_Passage_
========================

JMP 2023 estimates place Peru’s rural safely managed water coverage at approximately 32%, with substantial variation by region: coastal rural areas have higher coverage (~45%), while Sierra and Selva rural coverage is significantly lower (~25% and ~15%, respectively). Peru’s rural water sector is governed through the Ministry of Housing, Construction and Sanitation (MVCS), with rural water specifically under the Programa Nacional de Saneamiento Rural (PNSR). Service delivery is predominantly through Juntas Administradoras de Servicios de Saneamiento (JASS), community-level operators analogous to Bolivia’s OCABs, which manage systems with support from PNSR-contracted regional operators (Operadores Especializados, OE).
Peru’s PNSR has made substantial investments in rural water infrastructure over the past decade, and recent programmatic shifts have emphasized service sustainability and the JASS strengthening model. IDB has been an active financing partner of Peru’s rural water sector, with multiple operations financing PNSR activities. This existing relationship provides a direct entry point for carbon finance integration within IDB-financed programs.
Confirm current IDB portfolio for Peru’s rural water sector with IDB country office and Francisco González. Key programs to identify: any active PNSR/MVCS operations financed by IDB, JASS coverage data, and PNSR operational monitoring systems already in place. This is a high-priority data gap for the Peru country note.
Household Water Treatment Practices and Fuel Sources
Rural boiling prevalence in Peru’s Sierra is high and well-documented through ENDES (Encuesta Demográfica y de Salud Familiar) survey data. ENDES 2022 reports that approximately 50–65% of rural Sierra households report boiling as their primary water treatment method. In the highest-altitude communities (over 3,500m), where piped water systems often lack chlorination and water quality is uncertain, boiling rates may approach 70–80%.

========================

_Work item 1_
Can you print the passage on Peru's rural water sector word for word, from "JMP 2023 estimates" to "(Operadores Especializados, OE)."?
_Work item 2_
Will you proceed with the text on Peru's rural water and boiling practices, continuing on from its final sentence?

========================

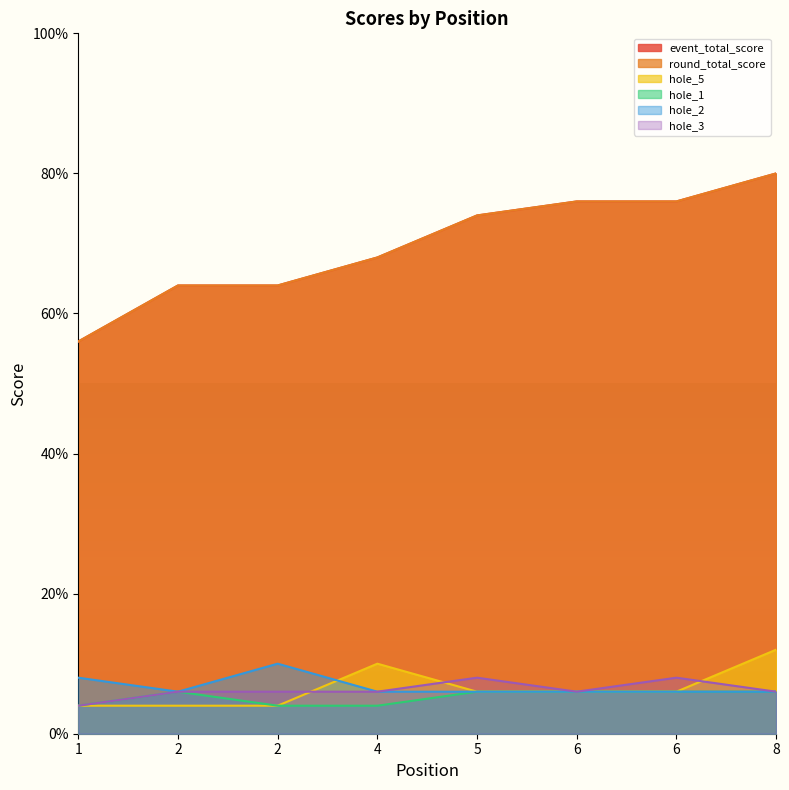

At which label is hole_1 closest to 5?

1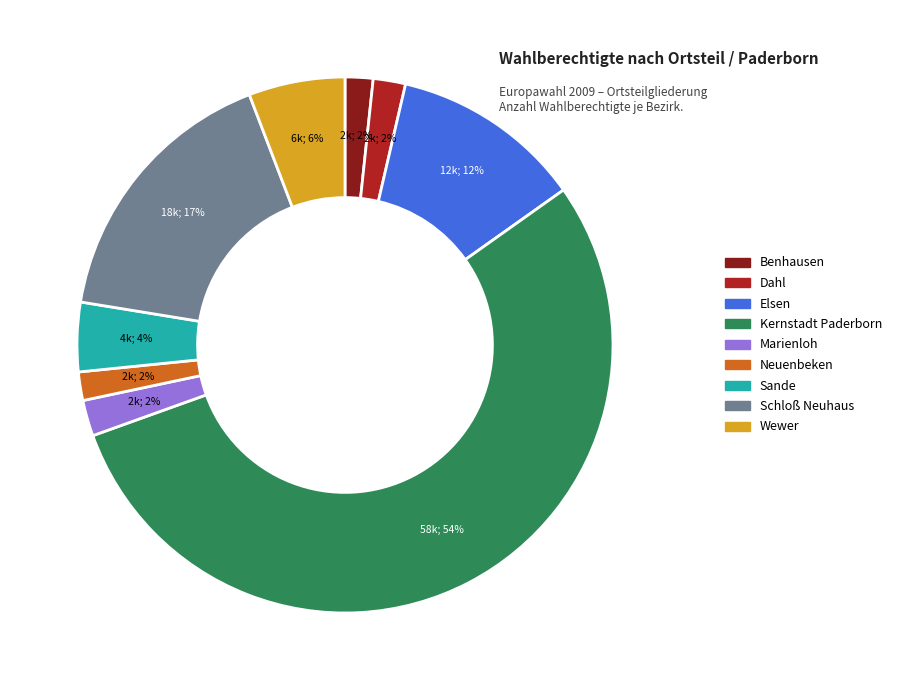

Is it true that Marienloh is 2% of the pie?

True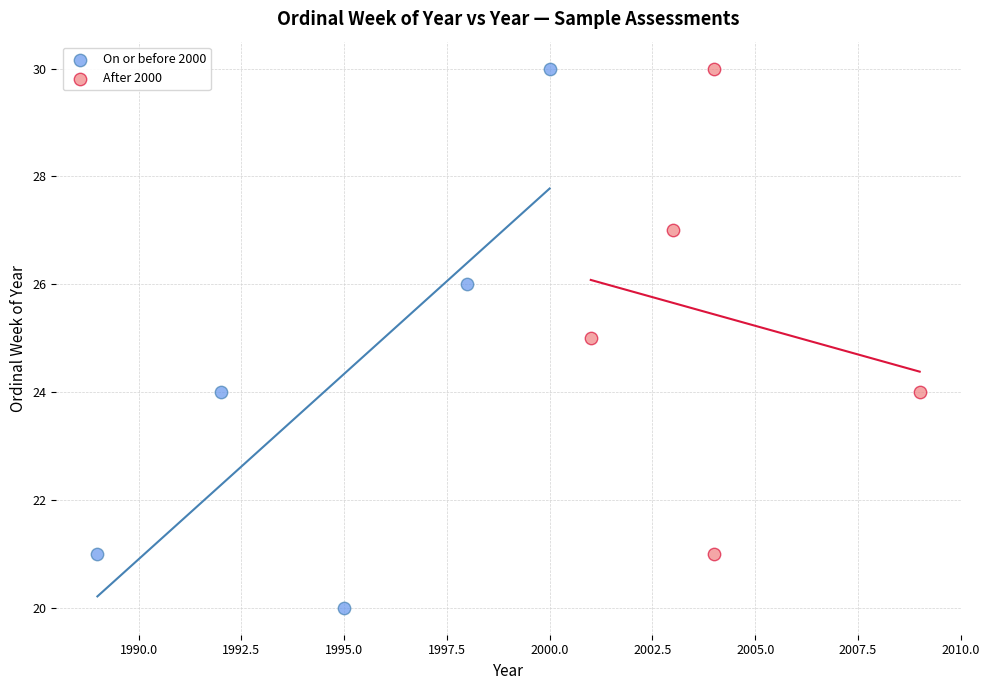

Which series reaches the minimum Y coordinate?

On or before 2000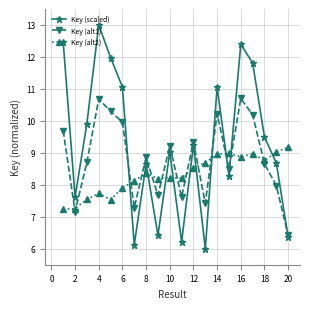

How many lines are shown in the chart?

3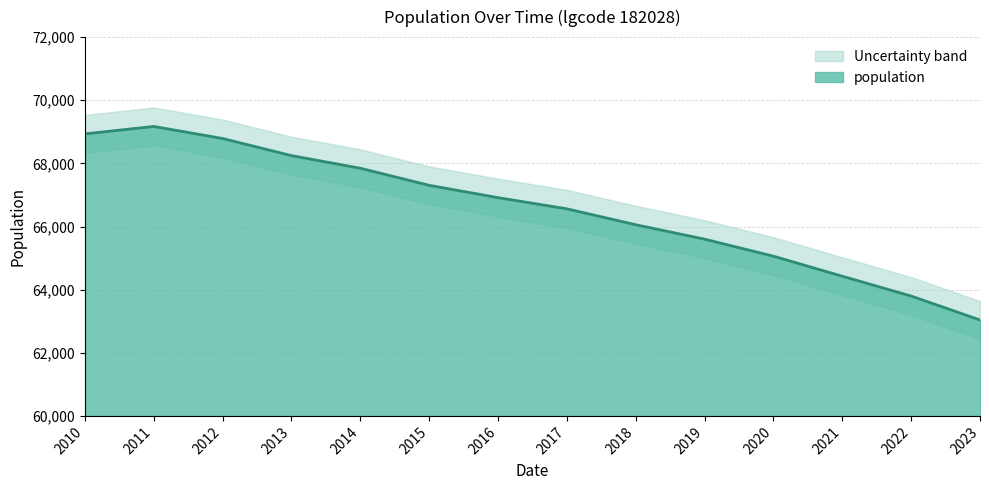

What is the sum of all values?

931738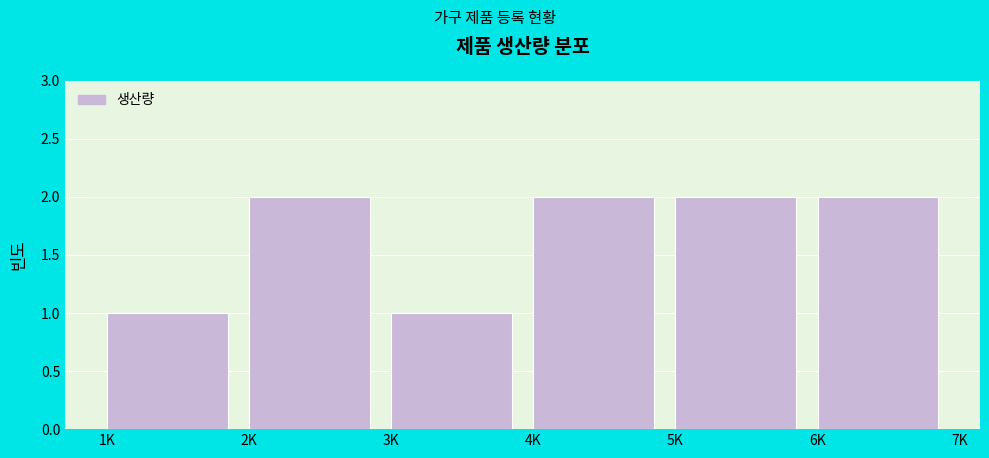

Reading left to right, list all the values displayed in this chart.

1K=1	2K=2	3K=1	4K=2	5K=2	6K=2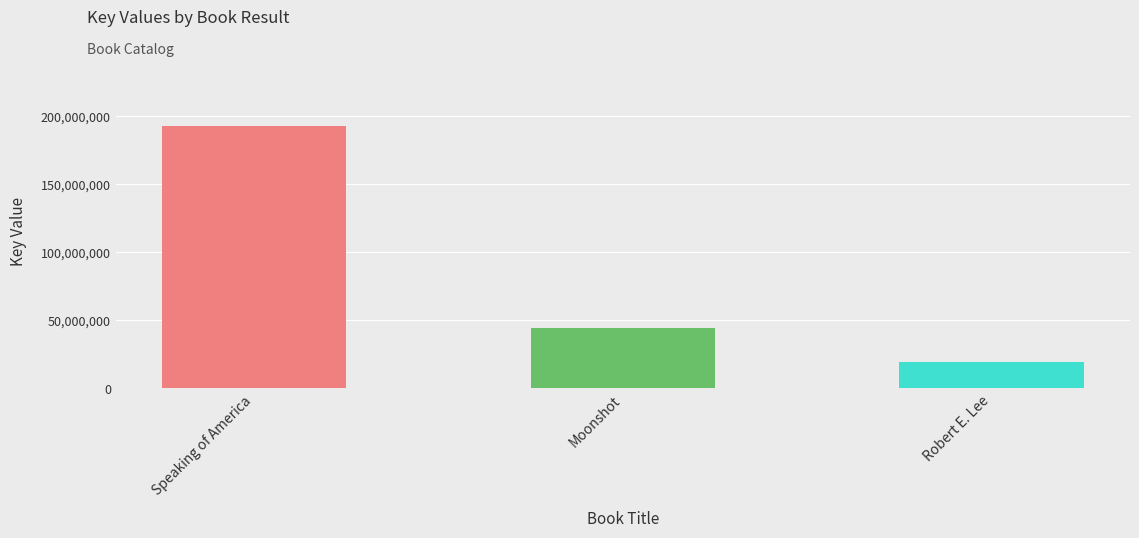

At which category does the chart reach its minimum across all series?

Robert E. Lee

========================

_Written response 1_
JMP 2023 estimates place Peru’s rural safely managed water coverage at approximately 32%, with substantial variation by region: coastal rural areas have higher coverage (~45%), while Sierra and Selva rural coverage is significantly lower (~25% and ~15%, respectively). Peru’s rural water sector is governed through the Ministry of Housing, Construction and Sanitation (MVCS), with rural water specifically under the Programa Nacional de Saneamiento Rural (PNSR). Service delivery is predominantly through Juntas Administradoras de Servicios de Saneamiento (JASS), community-level operators analogous to Bolivia’s OCABs, which manage systems with support from PNSR-contracted regional operators (Operadores Especializados, OE).

_Written response 2_
Fuel sources for boiling in the Sierra are predominantly biomass: dried dung (estiércol) and fuelwood from degraded highland ecosystems (jalca, puna), with LPG as a secondary source in communities with road access. A national survey of cooking fuels (ENAHO, Encuesta Nacional de Hogares) indicates that approximately 60–70% of rural Sierra households use solid biomass as their primary cooking fuel, with this proportion declining gradually with road access and market integration. Non-renewable biomass fractions in the Andean highlands of Peru are likely high (0.7–0.9) due to the scarcity and ecological fragility of high-altitude ecosystems, though specific fNRB assessments would need to be conducted as part of project development.
Peru is also notable for the prevalence of household biomass use coinciding with high altitude, which, as noted for Bolivia, reduces the boiling point and potentially the fuel quantity required per boiling event—a nuance for emission factor calculations.
ENDES and ENAHO survey microdata for rural Sierra households should be analyzed to extract boiling prevalence and fuel source data at the departmental level. This data is publicly available from INEI (Instituto Nacional de Estadística e Informática) and represents an important primary analytical input for the Peru carbon project model. MWA partners or PNSR technical teams may have more recent community-level data from monitoring programs.
Climate and Biophysical Conditions
Peru’s Andean Sierra faces significant climate-related water stress, including accelerating glacier retreat (Peru holds approximately 70% of the world’s tropical glaciers, most of which are retreating rapidly), increased precipitation variability, and seasonal water availability challenges. Glacier retreat is directly affecting water availability for rural communities that depend on glacial meltwater for dry season flows. Climate change projections indicate decreasing dry season water availability in many Sierra watersheds, which will increase rural communities’ vulnerability to water service disruption and strengthen the case for investment in water system O&M and reliability. This climate vulnerability, combined with Peru’s NDC commitments in the water and adaptation sectors, creates alignment between carbon project objectives and national climate priorities.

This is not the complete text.